The Girl from the ChartreuseThe Girl from the Chartreuse by Pierre Péju
My rating: 4 of 5 stars

Running Away

“Anything can happen now, including the worst. The worst is merely one among a host of possibilities, a hyena lurking among ambient trivia.” The hyena is robust; he is patient; and eventually he prevails. He cares not about age, or virtue, or one’s contribution or role in life. The hyena is omnivorous.

The Girl From the Chartreuse is a highly cinematic exploration of the randomly inevitable (and inevitably random) condition of life. There is no safety in routine nor in hapless activity. A sort of unfounded hope - in one’s efforts, in the next generation, in doing the right thing - may sustain us in normal times. But the unexpected is by definition not normal. It rips away our armour of complacent contentment.

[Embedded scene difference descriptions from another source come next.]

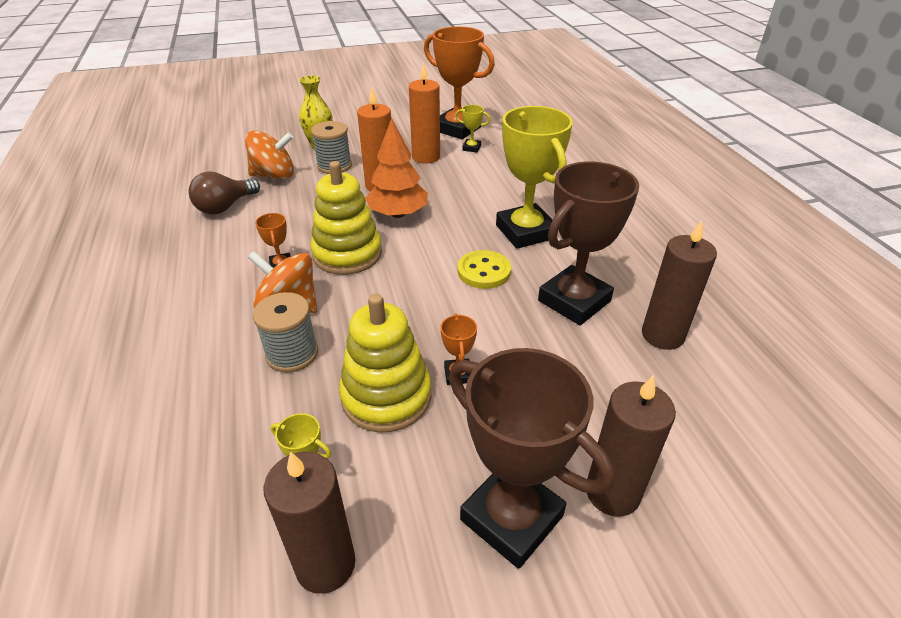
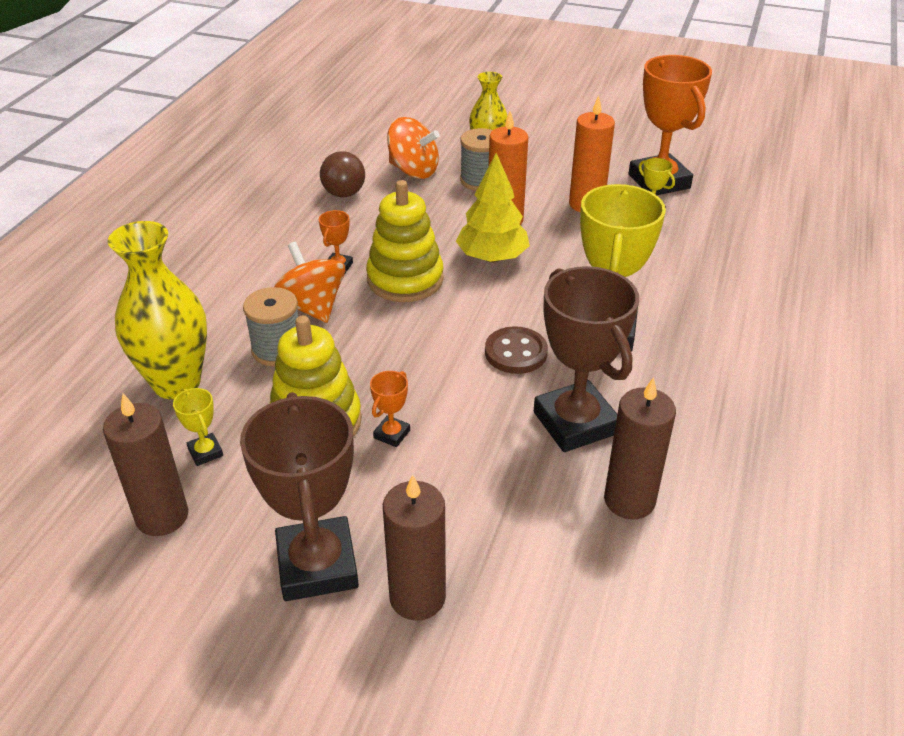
camera: 35 degrees right, 0 degrees up
brown light bulb [188,172,260,215] -> brown light bulb turned 90 degrees counterclockwise [320,151,365,197]
orange tree [365,118,428,218] -> yellow tree [456,153,530,263]
yellow button [458,250,511,289] -> brown button [485,326,548,374]
brown trophy [538,161,639,325] -> brown trophy turned 75 degrees clockwise [534,266,639,452]
none -> yellow vase [108,221,207,399]

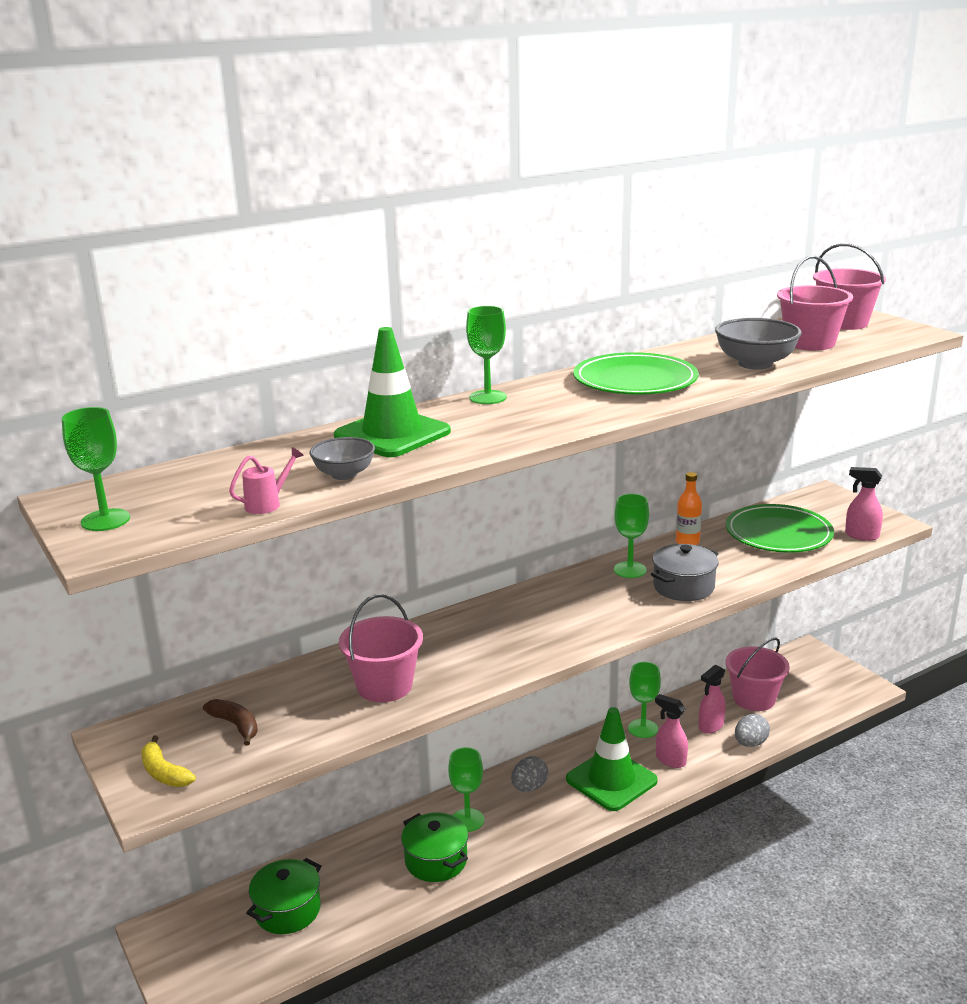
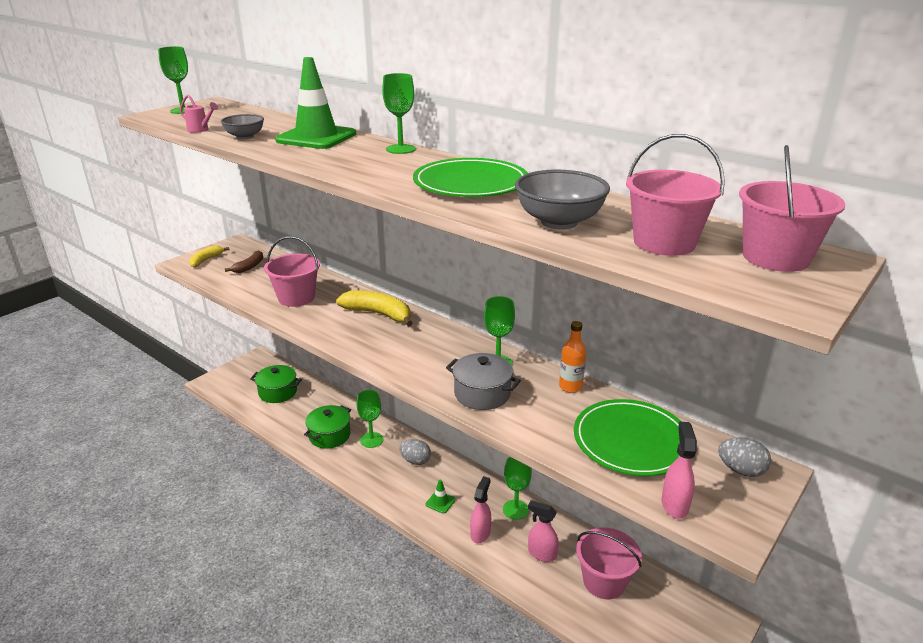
camera: 70 degrees right, 5 degrees up
green traffic cone [566,707,658,811] -> green traffic cone [425,480,456,514], size x0.42
grey egg [735,714,770,747] -> grey egg moved to [718,437,771,477]
none -> yellow banana [336,290,413,326]

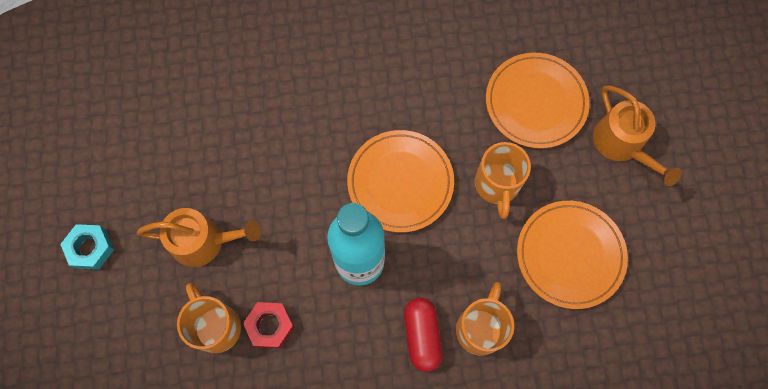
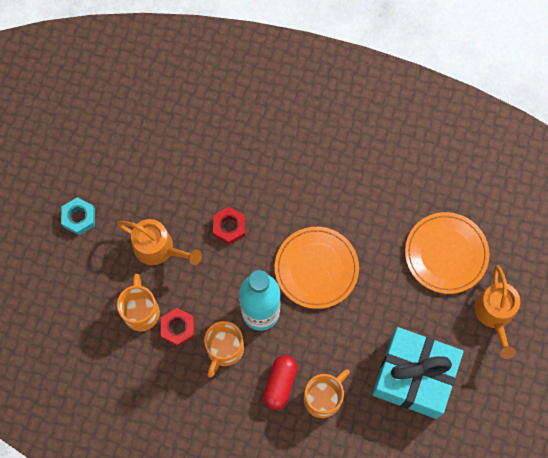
camera: 25 degrees right, 0 degrees up
orange mug [475,142,531,219] -> orange mug moved to [204,321,244,378]
orange plate [517,201,628,309] -> turquoise gift [372,327,464,419]
none -> red nut [213,207,245,245]

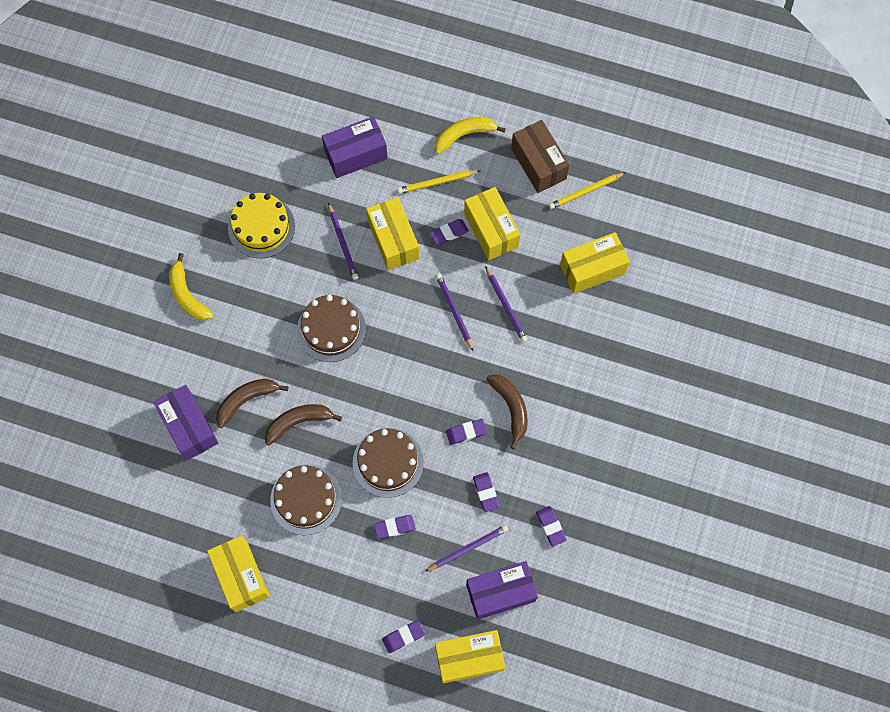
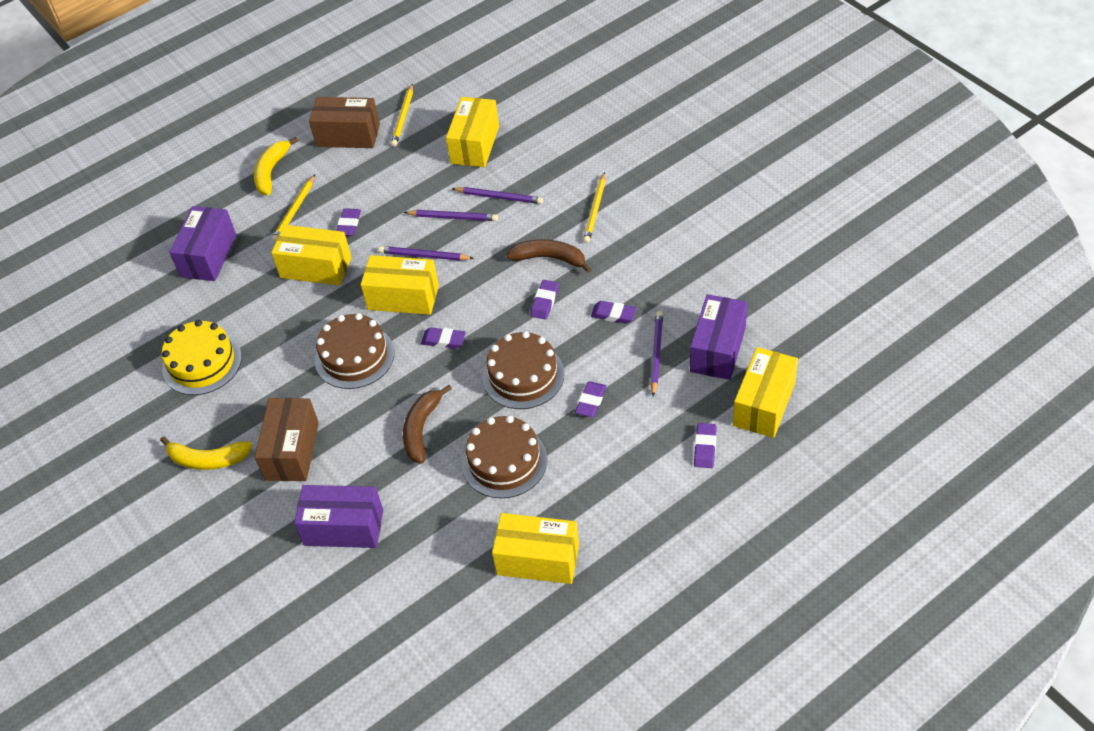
camera: 50 degrees left, 20 degrees down
brown banana [216,379,289,428] -> none
purple pencil [328,203,358,280] -> purple pencil moved to [451,187,543,204]
yellow box [464,187,521,260] -> yellow box moved to [361,255,439,315]
purple eraser [536,506,567,546] -> purple eraser moved to [421,327,466,349]
none -> brown box [255,398,319,481]
none -> yellow pencil [583,172,605,243]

We each have our own way of coping with the hyena’s unexpected inevitability - change of place, immersion in fiction and fantasy, scholarship, personal devotion, ritualistic consumption, or religious ritual. These are all attempts at escape whether we recognise it or not. But there is no escape possible, no insurance available for the breakdown - not the breakdown of death but the breakdown of life for which only death may be the solution.

Experience will eventually show that running away is senseless. For Etienne, Peju’s protagonist, this is a sort of nihilistic epiphany of “a paradoxical nothingness, for there it was, right there in front of him, in all its glory. Hundred per cent nothingness. Uncomplicated nothingness. No history, no fuss. An illusory, undemanding entity.” At that point, no matter what course of action is decided upon, it requires courage to carry it out.